# i5/i3 vs AMD APU {Laptop Processors}



## dharmil007 (Oct 18, 2012)

i m going to recently buy an laptop.

i'VE found various models with different processors.

But i just dont know which one is better then others.

which one do i go 

i5/i3 with INTEL HD 3000/4000

or

AMD APU with dedicated Graphics

i Want better battery life & weight should be less
i Play Casual games


----------



## dsmarty (Oct 18, 2012)

i5 - Performance, Better battery life, Runs cool.
A8 - Heavy gaming, Heats up, Less battery backup.


----------



## coderunknown (Oct 18, 2012)

if casual gaming is all that matters, get a laptop with 3rd gen i5. HD4000 will run almost any old game at decent setting. APU's internal graphics is more powerful than HD4000 but only in A8 & A10. A4 & A6 are stripped down graphics so modern games suffer a lot, even more than HD4000. Grab one with a discrete GPU if you want to try games for next 2-3years.


----------



## dharmil007 (Oct 18, 2012)

Hey waht about these ones :

Acer Aspire V5 {UltraThin Series} {Dual Core 2nd Gen/2GB/500GB/14"/DOS/} OR {i3/4GB/500GB/DOS} @ 24k/???

or 

FUjitsu LH532 {i5 3rd GEn/4GB/500GB/14"/d0S} @ 28-29k

what do u people prefer ?.?


----------



## vkl (Oct 18, 2012)

dsmarty said:


> i5 - Performance, Better battery life, Runs cool.
> A8 - Heavy gaming, *Heats up*, *Less battery backup*.



Amd trinity A8 doesn't heat up neither it has lesser battery back up.There are some areas where trinity mobile processors consume lesser power than i5 counterparts.
If you are referring to the HP G6 2005AX then it is bound to get heated up and show somewhat less battery life because it has a mid-range mobile GPU with it.

──────────

» What you need to do:
1. In the laptop processor thread, which AMD APUs have internal graphics more powerful than HD4000?
2. Write what comes next in the laptop processor thread, picking up after its final sentence.

» Data for analysis:
──────────

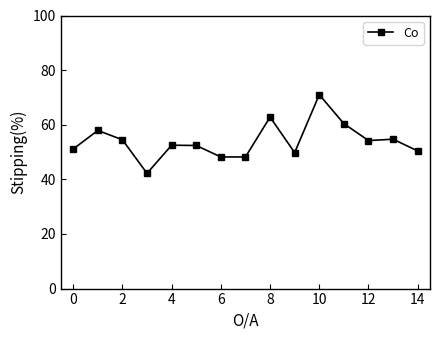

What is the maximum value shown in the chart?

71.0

──────────

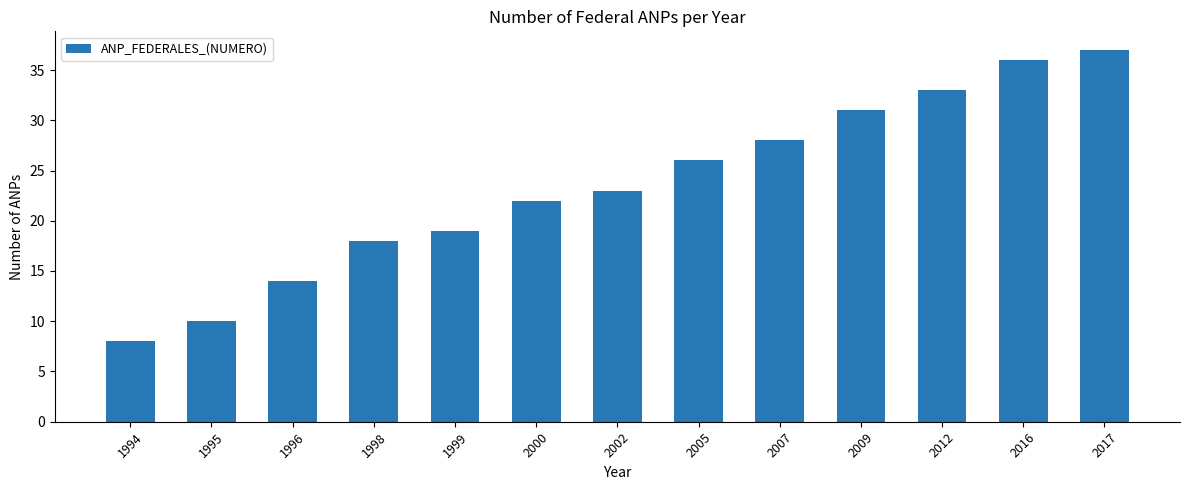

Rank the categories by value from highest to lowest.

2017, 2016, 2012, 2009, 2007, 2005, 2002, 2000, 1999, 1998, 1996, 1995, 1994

──────────

» Outputs in order:
1. Only the A8 and A10 have internal graphics more powerful than HD4000.

2.
If we compare a mobile trinity a8/a10 based system with a mainstream mobile sandy/ivy i5 system(both the system with same graphics and battery rating) then on average they would have identical battery life though battery life can differ with different workloads.In tasks like gaming,web browsing the trinity consumes lesser power while during a HQ video playback i5 consumes lesser power.
Unfortunately as of now there is not a single trinity based laptop without dGPU in India.
An a10 trinity based laptop with no dGPU can provide gaming performance that is of a level of discrete gt630m and would have a significantly better battery life.


----------



## coderunknown (Oct 18, 2012)

dharmil007 said:


> Hey waht about these ones :
> 
> Acer Aspire V5 {UltraThin Series} {Dual Core 2nd Gen/2GB/500GB/14"/DOS/} OR {i3/4GB/500GB/DOS} @ 24k/???
> 
> ...



how much is budget? if it is below 25k, grab HP Pavilion G6-1318AX. If above 25k, grab the Fujitsu lappy.


----------



## dharmil007 (Oct 18, 2012)

_


Sam said:



			how much is budget? if it is below 25k, grab HP Pavilion G6-1318AX. If above 25k, grab the Fujitsu lappy.
		
Click to expand...


_

The budget is below 30k

The battery Life of HP is pathetic & its not slim.

but ACER has a good battery Life as well as it is UltraSlim just below 2kG weight.
But i just dont know about its perfomance
how is its perfomance do u know ?

& fujitsu also has great specs but look & weight wise is prefer ACER


----------



## Skyh3ck (Oct 19, 2012)

Give the link for acer and fujistu lappy


----------



## dharmil007 (Oct 19, 2012)

ACER ASPIRE V5

FUJITSU LH 532

i Dont know the perfomance & Customer Service of ACER.

Do anyone have any iDea ?


----------



## aroraanant (Oct 20, 2012)

3rd gen i5 with Intel 4000 would be better any day.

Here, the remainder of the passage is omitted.